L'accordo di detenzione di Peter Noecaj assegnato

La Corte costituzionale di Gjakova di venerdì ha assegnato la misura di detenzione per il mese per l'accusa Peter Ndekaj, dopo presunto nel doppio omicidio, che si era verificato martedì sera nel villaggio di Brecoc in Gjakova. Il giudice Shacir Zika, durante venerdì, ha tenuto l'udienza presso l'ospedale regionale Gjakova [...]
La Corte costituzionale di Gjakova di venerdì ha assegnato la misura di detenzione per il mese per l'accusa Peter Ndekaj, dopo presunto nel doppio omicidio, che si era verificato martedì sera nel villaggio di Brecoc in Gjakova.
Il giudice Shacir Zika, durante l'udienza di venerdì, lo ha tenuto presso il Gjakova Regional Hospital “isa Grezda”, nel dipartimento di psichiatria, dove il procuratore di stato, Agron Matjan, avvocato dell'imputato, Fehmije Zhubi, e psichiatra Zef Comani era presente.

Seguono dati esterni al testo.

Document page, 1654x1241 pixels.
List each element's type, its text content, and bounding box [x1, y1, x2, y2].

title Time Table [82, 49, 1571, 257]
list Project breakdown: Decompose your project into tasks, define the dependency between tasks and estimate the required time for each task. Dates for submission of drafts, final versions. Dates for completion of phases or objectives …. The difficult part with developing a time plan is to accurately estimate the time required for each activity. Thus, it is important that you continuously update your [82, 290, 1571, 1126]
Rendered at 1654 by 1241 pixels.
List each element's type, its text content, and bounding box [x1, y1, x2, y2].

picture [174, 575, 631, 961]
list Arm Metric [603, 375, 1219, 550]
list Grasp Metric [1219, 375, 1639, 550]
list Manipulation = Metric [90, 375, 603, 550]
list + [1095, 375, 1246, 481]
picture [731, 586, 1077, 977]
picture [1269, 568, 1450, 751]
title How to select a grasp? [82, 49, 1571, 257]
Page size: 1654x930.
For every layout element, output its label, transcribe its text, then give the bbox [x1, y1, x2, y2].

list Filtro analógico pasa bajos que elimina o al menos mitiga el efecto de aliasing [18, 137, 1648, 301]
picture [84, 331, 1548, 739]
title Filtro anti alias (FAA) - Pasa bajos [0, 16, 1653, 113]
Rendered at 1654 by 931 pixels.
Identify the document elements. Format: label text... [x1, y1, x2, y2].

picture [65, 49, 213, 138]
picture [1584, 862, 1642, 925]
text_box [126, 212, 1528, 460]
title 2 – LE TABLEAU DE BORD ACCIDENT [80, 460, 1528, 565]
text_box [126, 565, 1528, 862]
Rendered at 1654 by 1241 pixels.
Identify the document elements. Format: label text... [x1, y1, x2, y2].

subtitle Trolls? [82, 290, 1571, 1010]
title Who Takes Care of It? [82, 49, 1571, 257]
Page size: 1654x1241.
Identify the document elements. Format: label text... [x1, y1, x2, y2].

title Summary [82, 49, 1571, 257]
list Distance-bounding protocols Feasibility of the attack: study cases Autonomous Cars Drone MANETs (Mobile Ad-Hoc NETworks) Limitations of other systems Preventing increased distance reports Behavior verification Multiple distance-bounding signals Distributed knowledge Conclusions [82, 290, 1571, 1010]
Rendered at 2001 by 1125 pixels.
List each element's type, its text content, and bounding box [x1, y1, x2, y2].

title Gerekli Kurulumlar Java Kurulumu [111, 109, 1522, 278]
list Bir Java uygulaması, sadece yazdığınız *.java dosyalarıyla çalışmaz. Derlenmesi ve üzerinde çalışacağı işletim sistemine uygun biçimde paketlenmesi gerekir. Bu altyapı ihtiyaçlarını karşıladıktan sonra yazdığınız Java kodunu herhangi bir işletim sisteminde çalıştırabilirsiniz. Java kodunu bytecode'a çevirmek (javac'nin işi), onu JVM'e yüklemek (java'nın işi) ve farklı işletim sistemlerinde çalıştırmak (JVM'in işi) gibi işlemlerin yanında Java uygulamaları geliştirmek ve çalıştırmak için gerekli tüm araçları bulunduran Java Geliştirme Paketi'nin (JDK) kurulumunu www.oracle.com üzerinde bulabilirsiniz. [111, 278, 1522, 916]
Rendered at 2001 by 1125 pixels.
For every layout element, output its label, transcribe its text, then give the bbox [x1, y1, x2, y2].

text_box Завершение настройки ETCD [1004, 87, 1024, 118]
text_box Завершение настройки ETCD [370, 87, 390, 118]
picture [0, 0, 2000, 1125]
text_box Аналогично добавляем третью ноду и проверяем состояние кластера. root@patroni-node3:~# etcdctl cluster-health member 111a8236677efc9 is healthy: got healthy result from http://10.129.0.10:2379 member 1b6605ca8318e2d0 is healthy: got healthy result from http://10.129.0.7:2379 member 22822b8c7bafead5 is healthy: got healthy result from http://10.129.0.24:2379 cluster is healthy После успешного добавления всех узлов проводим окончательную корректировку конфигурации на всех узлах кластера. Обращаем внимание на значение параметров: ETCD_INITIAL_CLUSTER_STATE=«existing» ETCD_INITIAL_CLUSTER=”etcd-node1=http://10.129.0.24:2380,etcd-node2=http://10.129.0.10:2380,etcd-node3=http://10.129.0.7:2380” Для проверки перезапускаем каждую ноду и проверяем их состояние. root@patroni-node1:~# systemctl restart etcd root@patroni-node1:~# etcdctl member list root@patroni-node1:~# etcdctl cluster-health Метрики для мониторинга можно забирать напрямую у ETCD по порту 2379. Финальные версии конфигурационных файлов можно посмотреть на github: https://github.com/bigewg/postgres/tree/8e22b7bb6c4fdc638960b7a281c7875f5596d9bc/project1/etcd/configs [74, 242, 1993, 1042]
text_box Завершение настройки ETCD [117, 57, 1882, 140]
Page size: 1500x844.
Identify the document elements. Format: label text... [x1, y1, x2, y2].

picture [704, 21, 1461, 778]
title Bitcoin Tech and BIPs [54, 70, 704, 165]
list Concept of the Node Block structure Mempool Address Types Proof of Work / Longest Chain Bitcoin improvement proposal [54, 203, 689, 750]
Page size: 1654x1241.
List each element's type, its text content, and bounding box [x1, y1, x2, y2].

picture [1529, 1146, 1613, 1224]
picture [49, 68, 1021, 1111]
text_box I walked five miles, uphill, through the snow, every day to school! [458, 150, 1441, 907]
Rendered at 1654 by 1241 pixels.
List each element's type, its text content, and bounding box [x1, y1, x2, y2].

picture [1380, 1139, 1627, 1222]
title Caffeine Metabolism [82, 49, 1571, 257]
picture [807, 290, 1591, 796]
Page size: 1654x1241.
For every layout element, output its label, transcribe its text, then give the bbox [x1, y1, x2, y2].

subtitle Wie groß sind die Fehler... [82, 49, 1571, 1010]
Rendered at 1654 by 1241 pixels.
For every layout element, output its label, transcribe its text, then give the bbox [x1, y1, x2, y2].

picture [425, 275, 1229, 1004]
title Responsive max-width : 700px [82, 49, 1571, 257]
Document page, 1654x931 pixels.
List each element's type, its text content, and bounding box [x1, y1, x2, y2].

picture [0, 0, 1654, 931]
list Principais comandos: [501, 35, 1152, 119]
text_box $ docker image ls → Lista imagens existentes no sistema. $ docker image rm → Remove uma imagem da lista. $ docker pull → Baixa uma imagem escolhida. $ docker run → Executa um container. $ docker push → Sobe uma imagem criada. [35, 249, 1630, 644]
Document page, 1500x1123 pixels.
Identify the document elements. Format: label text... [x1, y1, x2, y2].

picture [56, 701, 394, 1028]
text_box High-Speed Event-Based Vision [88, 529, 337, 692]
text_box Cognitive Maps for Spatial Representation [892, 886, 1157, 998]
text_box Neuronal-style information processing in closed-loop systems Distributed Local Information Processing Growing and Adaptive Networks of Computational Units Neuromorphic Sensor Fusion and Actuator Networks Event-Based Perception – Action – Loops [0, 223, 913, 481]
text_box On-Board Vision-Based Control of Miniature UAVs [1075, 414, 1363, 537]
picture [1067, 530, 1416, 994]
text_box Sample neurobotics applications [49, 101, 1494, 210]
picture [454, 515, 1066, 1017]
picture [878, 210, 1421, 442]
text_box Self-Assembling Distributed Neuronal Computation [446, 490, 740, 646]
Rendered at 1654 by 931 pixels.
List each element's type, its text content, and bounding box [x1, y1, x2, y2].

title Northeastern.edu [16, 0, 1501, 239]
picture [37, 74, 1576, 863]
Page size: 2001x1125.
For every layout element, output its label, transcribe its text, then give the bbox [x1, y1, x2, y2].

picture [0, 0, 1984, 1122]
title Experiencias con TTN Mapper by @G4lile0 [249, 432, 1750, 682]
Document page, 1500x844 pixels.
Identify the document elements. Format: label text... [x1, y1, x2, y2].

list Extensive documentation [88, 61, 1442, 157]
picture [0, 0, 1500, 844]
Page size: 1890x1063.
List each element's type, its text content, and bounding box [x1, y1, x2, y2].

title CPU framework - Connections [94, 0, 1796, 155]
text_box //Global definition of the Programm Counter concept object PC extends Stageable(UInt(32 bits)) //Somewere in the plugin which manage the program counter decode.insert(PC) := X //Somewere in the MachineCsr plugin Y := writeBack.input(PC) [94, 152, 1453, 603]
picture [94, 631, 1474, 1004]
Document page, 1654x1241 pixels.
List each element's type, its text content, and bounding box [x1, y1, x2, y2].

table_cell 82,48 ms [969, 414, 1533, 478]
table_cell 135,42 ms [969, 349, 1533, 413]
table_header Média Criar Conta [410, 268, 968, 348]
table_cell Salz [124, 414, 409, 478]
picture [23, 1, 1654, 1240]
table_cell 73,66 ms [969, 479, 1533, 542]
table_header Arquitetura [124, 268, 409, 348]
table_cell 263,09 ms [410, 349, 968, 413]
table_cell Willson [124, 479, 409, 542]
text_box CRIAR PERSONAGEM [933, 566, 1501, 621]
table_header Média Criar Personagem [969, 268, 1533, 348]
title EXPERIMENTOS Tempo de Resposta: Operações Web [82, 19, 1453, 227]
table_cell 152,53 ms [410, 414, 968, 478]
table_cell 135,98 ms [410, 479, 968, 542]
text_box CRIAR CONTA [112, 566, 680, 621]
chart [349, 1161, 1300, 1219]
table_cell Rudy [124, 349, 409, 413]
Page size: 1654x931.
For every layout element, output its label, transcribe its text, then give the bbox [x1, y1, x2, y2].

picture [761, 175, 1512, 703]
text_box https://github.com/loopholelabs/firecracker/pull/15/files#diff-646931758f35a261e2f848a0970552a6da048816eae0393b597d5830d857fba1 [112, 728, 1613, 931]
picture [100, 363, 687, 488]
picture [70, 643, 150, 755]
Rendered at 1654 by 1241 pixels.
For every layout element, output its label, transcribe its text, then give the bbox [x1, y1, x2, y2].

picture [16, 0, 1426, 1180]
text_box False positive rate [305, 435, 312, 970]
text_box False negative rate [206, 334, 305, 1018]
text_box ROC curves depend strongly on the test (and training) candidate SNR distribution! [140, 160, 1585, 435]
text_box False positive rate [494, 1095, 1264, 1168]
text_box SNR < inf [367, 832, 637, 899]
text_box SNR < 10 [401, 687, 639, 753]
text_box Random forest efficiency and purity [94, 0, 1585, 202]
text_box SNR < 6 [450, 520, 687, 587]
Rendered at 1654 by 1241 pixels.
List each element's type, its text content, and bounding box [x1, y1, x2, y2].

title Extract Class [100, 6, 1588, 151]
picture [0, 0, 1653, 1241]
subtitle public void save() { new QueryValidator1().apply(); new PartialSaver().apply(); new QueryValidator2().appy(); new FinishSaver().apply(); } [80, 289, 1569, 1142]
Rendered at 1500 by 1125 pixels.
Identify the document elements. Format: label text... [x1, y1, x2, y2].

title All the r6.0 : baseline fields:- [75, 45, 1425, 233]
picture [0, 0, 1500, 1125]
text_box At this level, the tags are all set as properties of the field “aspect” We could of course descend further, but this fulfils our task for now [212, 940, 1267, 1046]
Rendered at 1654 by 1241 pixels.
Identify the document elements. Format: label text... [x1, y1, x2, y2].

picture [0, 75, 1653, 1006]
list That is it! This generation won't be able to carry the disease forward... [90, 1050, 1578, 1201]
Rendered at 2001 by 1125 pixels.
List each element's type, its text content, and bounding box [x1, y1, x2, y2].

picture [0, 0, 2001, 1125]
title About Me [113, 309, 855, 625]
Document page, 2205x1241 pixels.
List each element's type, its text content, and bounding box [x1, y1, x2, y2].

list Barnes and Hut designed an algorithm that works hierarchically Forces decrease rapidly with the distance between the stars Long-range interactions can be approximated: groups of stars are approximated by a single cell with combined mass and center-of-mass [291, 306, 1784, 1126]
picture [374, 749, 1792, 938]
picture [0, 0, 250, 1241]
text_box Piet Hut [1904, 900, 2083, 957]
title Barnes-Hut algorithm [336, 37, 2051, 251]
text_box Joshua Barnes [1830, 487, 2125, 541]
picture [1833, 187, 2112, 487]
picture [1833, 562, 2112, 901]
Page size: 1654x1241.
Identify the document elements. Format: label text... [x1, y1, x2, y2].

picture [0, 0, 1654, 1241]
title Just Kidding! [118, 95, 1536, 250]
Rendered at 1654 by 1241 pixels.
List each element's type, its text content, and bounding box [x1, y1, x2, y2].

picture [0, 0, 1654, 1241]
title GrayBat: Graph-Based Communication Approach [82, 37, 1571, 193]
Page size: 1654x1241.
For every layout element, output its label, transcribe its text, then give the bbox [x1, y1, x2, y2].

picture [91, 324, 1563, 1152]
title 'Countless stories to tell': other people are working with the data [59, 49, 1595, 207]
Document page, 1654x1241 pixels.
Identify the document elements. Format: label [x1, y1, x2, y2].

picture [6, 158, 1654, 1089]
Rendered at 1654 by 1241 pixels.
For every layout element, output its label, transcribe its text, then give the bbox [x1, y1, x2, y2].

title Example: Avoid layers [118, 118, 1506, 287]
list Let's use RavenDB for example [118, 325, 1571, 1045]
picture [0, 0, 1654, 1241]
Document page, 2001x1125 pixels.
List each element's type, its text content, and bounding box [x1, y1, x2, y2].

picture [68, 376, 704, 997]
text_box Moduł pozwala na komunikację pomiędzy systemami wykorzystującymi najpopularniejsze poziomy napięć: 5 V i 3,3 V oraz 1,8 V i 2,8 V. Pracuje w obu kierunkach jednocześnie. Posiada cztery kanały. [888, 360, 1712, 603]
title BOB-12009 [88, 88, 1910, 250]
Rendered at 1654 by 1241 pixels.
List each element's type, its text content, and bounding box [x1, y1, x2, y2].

Lo psichiatra Komani, che è capo del Dipartimento di Psichiatria, ha dichiarato che il cliente ha sperimentato lo stress acuto e lo stesso potrebbe partecipare alla sessione uditiva.
Mentre il difensore dell'imputato Fehmije Zhubi, in termini di nomina della misura di detenzione, ha detto che lo considera una decisione dura e che, secondo lei, la proposta per la nomina di questa mossa, il procuratore non ha fondato bene.
Il sospetto ha espresso rimorso per il caso che si era verificato e non c'è altro da aggiungere.
Tuttavia, il giudice della procedura preliminare Sacir Zika, dopo aver esaminato il documento oggetto, ha sentito le affermazioni delle parti sono giunte alla conclusione che la richiesta del procuratore per l'assegnazione della detenzione è basata.
In caso contrario, il giovedì non aveva concluso le audizioni contro i sospetti Ndociaj, dopo che quest'ultimo si era alleato al momento in cui il procuratore Matyan stava leggendo l'accusa e l'imputato aveva capito che oltre all'ex moglie aveva ucciso la sua figlia di nove anni.
Dopo il deterioramento della salute, il giudice Zika aveva interrotto la sessione e il sospettato era stato inviato al trattamento medico, prima all'ospedale regionale Gjakova e poi al centro psichiatrico di Pristina.